__REQUIREMENT__: Your reply should consist of one number: how many lines below contain "semplice".
DATA SHOWN Start Marker
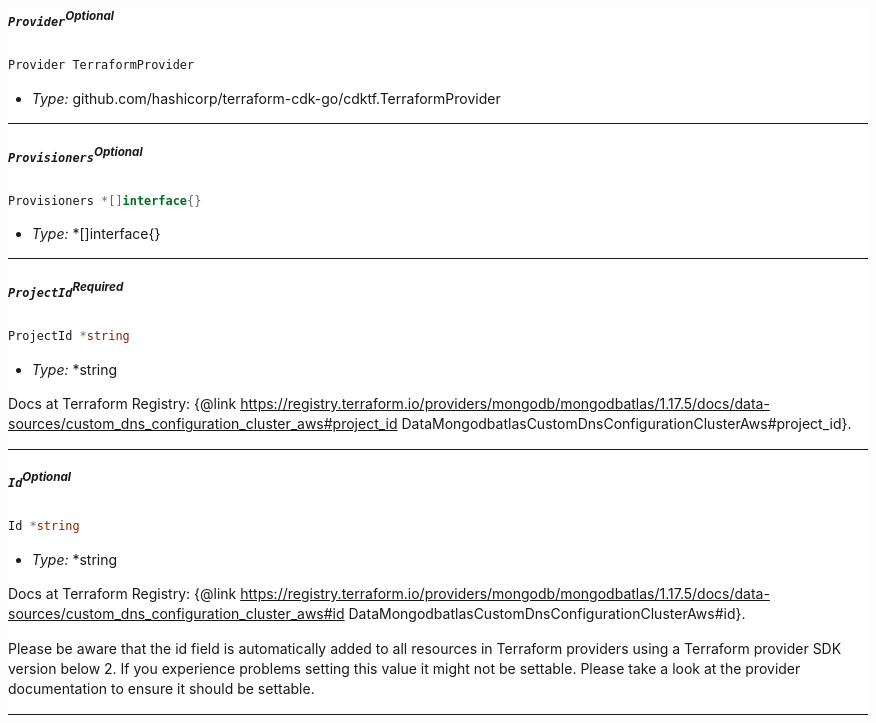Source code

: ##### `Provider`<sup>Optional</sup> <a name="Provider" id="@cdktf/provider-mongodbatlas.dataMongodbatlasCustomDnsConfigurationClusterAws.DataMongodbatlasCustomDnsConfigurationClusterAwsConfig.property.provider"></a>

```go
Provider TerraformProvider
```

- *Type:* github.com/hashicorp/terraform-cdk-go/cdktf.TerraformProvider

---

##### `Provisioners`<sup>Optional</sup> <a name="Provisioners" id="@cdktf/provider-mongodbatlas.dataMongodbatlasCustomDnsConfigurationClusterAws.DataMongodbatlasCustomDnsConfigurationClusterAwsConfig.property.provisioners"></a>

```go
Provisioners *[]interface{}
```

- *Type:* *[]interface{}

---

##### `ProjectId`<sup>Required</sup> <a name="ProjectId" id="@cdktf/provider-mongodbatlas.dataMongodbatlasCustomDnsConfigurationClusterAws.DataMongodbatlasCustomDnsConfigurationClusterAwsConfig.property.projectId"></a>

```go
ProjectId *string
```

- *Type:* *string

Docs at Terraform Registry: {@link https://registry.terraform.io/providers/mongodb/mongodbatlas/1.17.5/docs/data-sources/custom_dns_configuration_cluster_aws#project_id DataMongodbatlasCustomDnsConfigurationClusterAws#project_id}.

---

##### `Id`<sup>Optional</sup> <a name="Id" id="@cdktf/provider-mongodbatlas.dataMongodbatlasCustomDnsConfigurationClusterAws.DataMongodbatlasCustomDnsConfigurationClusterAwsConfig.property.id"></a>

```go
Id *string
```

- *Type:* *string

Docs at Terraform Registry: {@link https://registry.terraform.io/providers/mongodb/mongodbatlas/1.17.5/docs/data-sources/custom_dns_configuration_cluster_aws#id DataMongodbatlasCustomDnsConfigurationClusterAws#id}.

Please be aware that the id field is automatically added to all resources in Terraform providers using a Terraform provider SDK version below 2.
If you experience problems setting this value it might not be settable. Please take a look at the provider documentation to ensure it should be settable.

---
DATA SHOWN End Marker
DATA SHOWN Start Marker
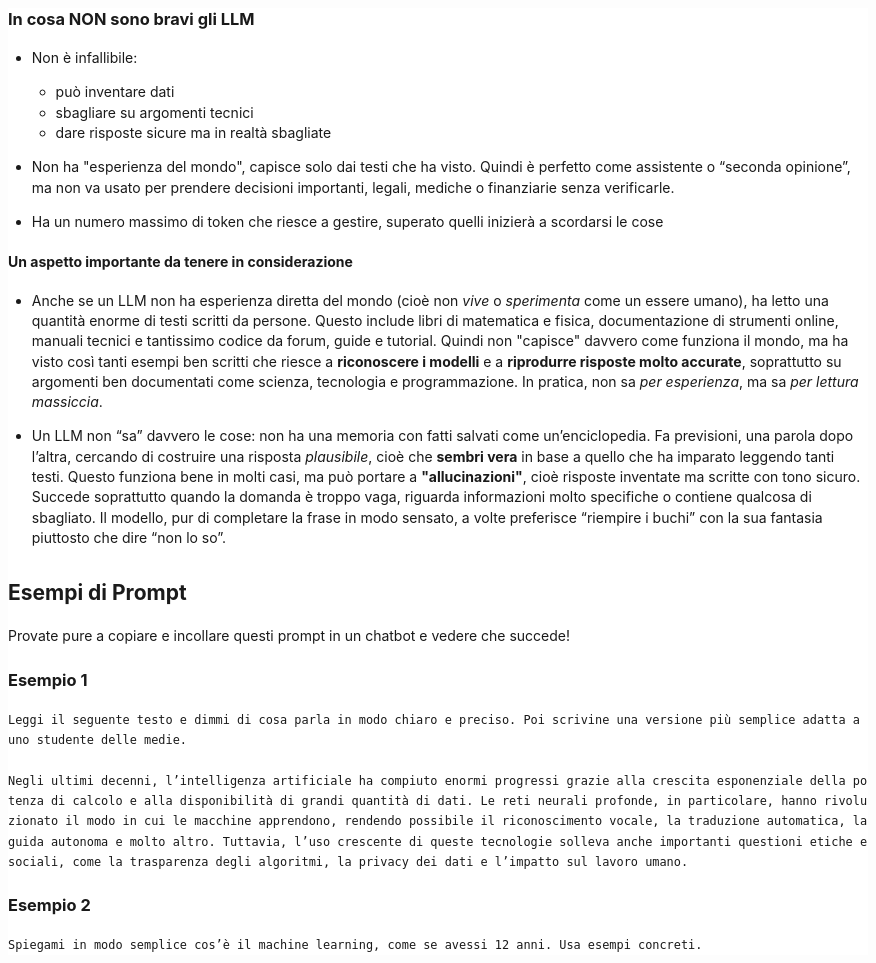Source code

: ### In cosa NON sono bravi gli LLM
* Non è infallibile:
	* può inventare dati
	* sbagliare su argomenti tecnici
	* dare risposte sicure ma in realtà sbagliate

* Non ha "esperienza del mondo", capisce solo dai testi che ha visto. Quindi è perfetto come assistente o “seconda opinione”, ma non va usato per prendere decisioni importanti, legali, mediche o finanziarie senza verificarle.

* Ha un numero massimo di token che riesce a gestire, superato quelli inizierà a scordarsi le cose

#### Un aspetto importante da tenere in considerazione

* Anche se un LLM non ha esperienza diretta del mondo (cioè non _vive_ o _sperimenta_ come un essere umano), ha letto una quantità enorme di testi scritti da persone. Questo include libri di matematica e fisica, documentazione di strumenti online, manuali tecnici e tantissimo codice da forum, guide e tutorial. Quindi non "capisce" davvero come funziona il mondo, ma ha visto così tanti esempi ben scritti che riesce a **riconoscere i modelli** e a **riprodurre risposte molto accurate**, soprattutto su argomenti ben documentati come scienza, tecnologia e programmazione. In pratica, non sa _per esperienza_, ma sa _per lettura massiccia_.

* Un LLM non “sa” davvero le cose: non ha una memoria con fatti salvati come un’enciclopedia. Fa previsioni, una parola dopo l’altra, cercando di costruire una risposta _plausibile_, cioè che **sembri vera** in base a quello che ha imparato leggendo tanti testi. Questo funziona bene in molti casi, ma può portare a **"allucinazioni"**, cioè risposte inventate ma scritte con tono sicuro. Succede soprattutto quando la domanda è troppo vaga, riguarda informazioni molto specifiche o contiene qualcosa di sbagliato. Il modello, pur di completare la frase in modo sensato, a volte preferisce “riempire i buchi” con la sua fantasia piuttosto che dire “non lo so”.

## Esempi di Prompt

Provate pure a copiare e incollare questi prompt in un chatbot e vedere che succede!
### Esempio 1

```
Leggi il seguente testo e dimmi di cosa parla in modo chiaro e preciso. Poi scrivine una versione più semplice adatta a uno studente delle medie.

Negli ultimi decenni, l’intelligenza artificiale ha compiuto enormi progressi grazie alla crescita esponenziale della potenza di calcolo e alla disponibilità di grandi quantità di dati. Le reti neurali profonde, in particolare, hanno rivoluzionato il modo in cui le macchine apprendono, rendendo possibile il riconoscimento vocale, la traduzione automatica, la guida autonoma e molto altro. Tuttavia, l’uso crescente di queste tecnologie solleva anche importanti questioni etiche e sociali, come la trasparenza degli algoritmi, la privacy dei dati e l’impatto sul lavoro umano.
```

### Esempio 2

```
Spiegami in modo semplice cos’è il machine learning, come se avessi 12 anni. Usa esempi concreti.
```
DATA SHOWN End Marker
__RESPONSE AREA__: 2